Hanta est un ouvrier qui travaille dans une presse depuis 35 ans : en appuyant inlassablement sur le bouton vert puis sur le bouton rouge, il fabrique des boules de papier avec des chefs-d'oeuvre de la littérature destinés au pilon par ordre de ce régime soviétique qui tente de tuer toute velléité de réflexion dans l'oeuf. Mais cet ouvrier qui trime, qui rattrape le temps qu'il a perdu sur ses jours de congé est l'être le plus libre que l'on puisse concevoir. Car il ralentit volontairement son rendement pour dissimuler des livres dans ses boules de papier, créant des oeuvres d'art camouflées au nez et à la barbe des autorités.

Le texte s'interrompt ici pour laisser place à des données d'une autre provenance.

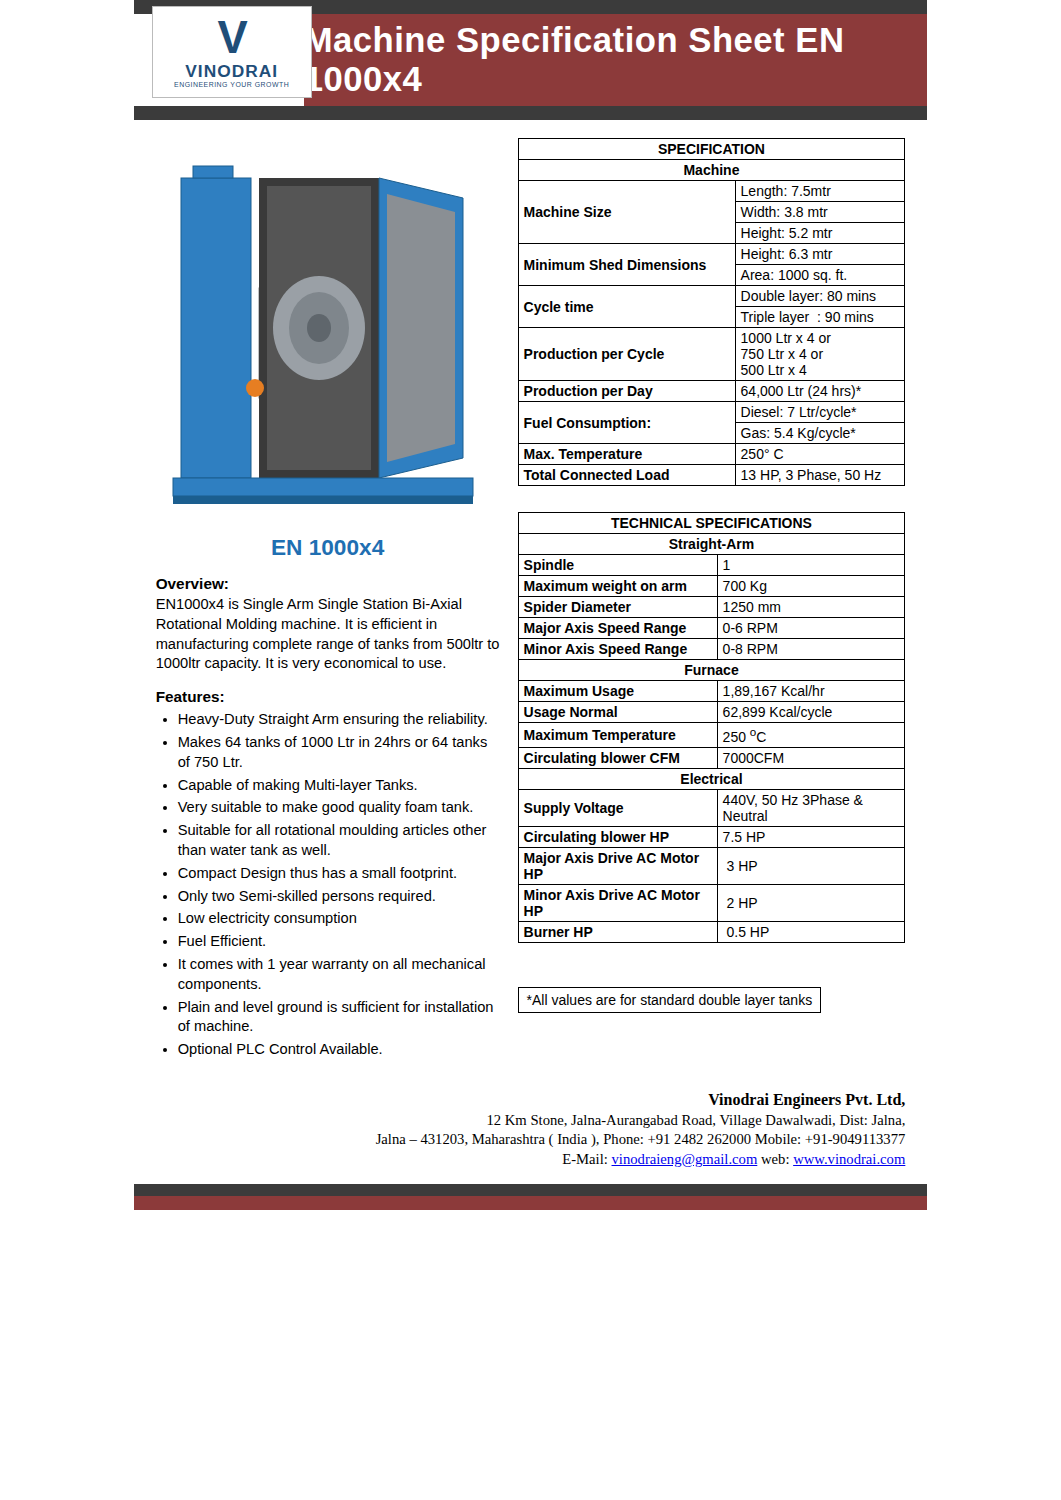Machine Specification Sheet EN 1000x4
V
VINODRAI
ENGINEERING YOUR GROWTH
EN 1000x4
Overview:
EN1000x4 is Single Arm Single Station Bi-Axial Rotational Molding machine. It is efficient in manufacturing complete range of tanks from 500ltr to 1000ltr capacity. It is very economical to use.
Features:
Heavy-Duty Straight Arm ensuring the reliability.
Makes 64 tanks of 1000 Ltr in 24hrs or 64 tanks of 750 Ltr.
Capable of making Multi-layer Tanks.
Very suitable to make good quality foam tank.
Suitable for all rotational moulding articles other than water tank as well.
Compact Design thus has a small footprint.
Only two Semi-skilled persons required.
Low electricity consumption
Fuel Efficient.
It comes with 1 year warranty on all mechanical components.
Plain and level ground is sufficient for installation of machine.
Optional PLC Control Available.
| SPECIFICATION |
| --- |
| Machine |
| Machine Size | Length: 7.5mtr |
| Width: 3.8 mtr |
| Height: 5.2 mtr |
| Minimum Shed Dimensions | Height: 6.3 mtr |
| Area: 1000 sq. ft. |
| Cycle time | Double layer: 80 mins |
| Triple layer : 90 mins |
| Production per Cycle | 1000 Ltr x 4 or 750 Ltr x 4 or 500 Ltr x 4 |
| Production per Day | 64,000 Ltr (24 hrs)* |
| Fuel Consumption: | Diesel: 7 Ltr/cycle* |
| Gas: 5.4 Kg/cycle* |
| Max. Temperature | 250° C |
| Total Connected Load | 13 HP, 3 Phase, 50 Hz |
| TECHNICAL SPECIFICATIONS |
| --- |
| Straight-Arm |
| Spindle | 1 |
| Maximum weight on arm | 700 Kg |
| Spider Diameter | 1250 mm |
| Major Axis Speed Range | 0-6 RPM |
| Minor Axis Speed Range | 0-8 RPM |
| Furnace |
| Maximum Usage | 1,89,167 Kcal/hr |
| Usage Normal | 62,899 Kcal/cycle |
| Maximum Temperature | 250 o C |
| Circulating blower CFM | 7000CFM |
| Electrical |
| Supply Voltage | 440V, 50 Hz 3Phase & Neutral |
| Circulating blower HP | 7.5 HP |
| Major Axis Drive AC Motor HP | 3 HP |
| Minor Axis Drive AC Motor HP | 2 HP |
| Burner HP | 0.5 HP |
*All values are for standard double layer tanks
Vinodrai Engineers Pvt. Ltd,
12 Km Stone, Jalna-Aurangabad Road, Village Dawalwadi, Dist: Jalna,
Jalna – 431203, Maharashtra ( India ), Phone: +91 2482 262000 Mobile: +91-9049113377
E-Mail: vinodraieng@gmail.com web: www.vinodrai.com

Pour que l'on comprenne bien en quoi consiste tout le sordide de son activité, l'auteur tchèque Hrabal ne nous épargne rien, ni ses histoires d'amour aux fins tragiquement scatologiques ni ses combats valeureux contre les rats d'égout qui envahissent sa cave, ni les livres qui menacent d'engloutir notre héros pendant son sommeil tant il entasse chez lui partout où il peut chaque jour un peu plus de livres philosophiques : ainsi, "cette brute de Hegel" côtoie volontiers Kant dans sa cave tandis que Schopenhauer, ce génie suicidaire, ne se plaint pas de la compagnie écrasante de Nietzsche...

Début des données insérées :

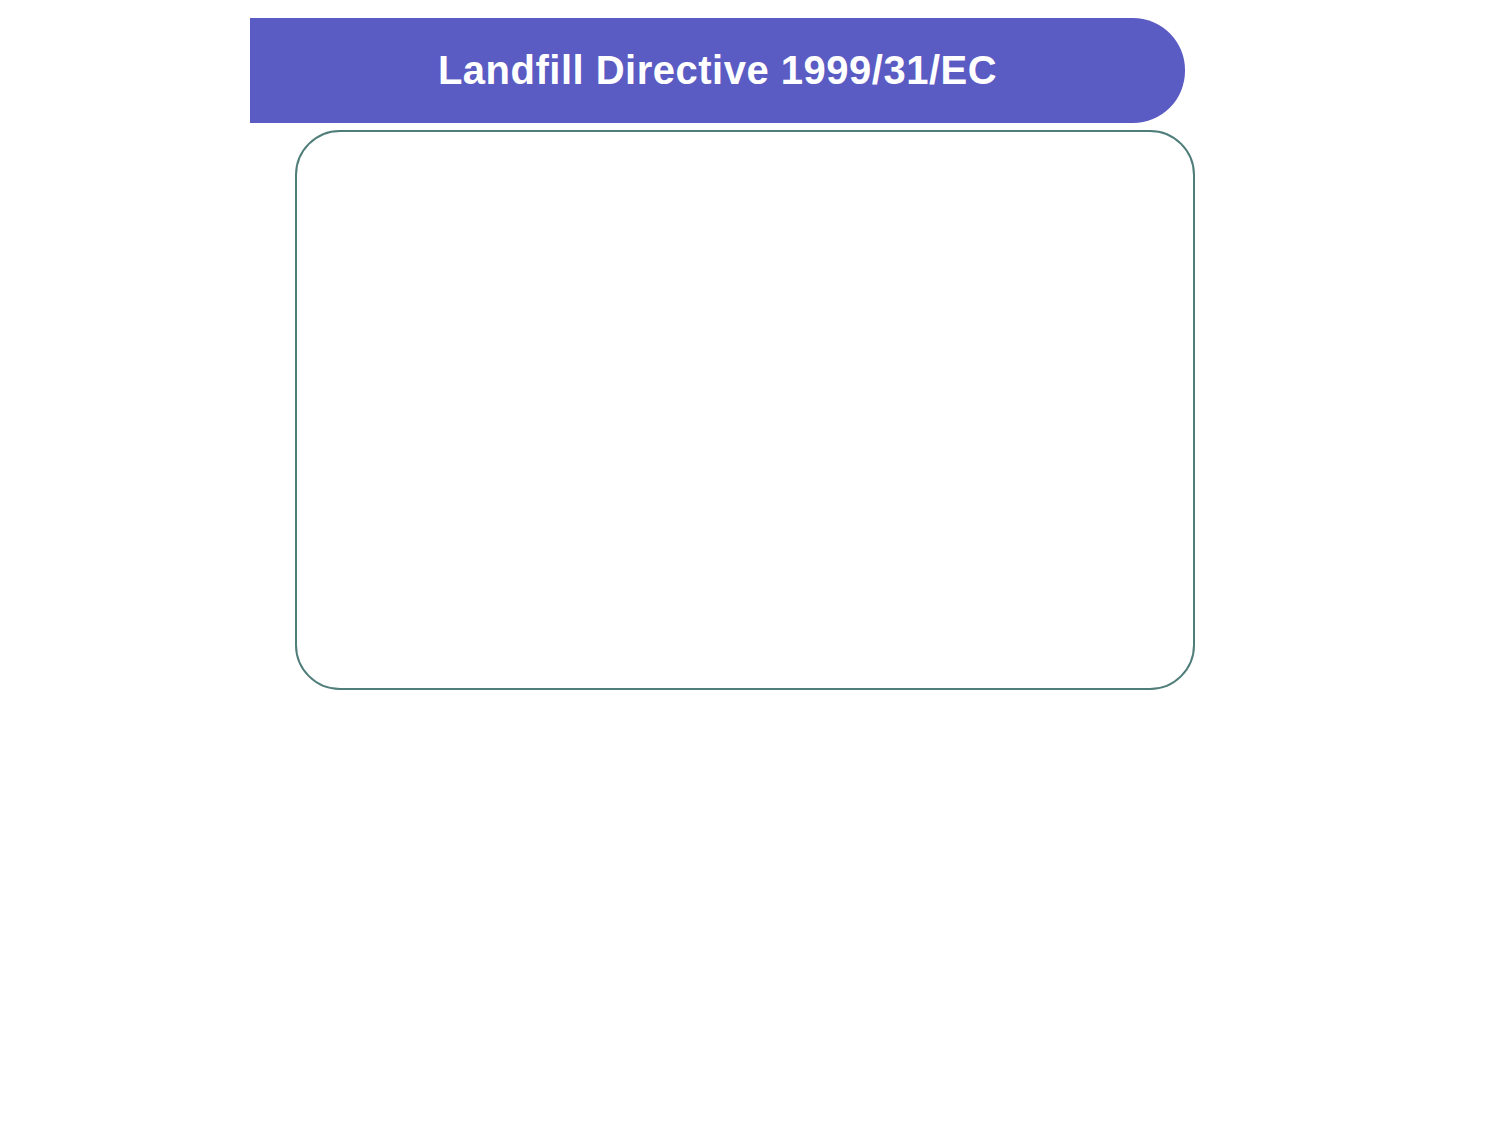Landfill Directive 1999/31/EC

Ce court texte, traduit en 1983, nous dresse le portrait kafkaïen d'un homme qui entend vivre par les livres, pour qui le salut passe par le sauvetage de tonnes de papier arrachées à la vigilance des bourreaux, et qui souhaite mourir par eux, pourvu que leurs mots continuent de vivre en lui... Magnifique hommage à la littérature, et la création artistique et à la liberté de penser.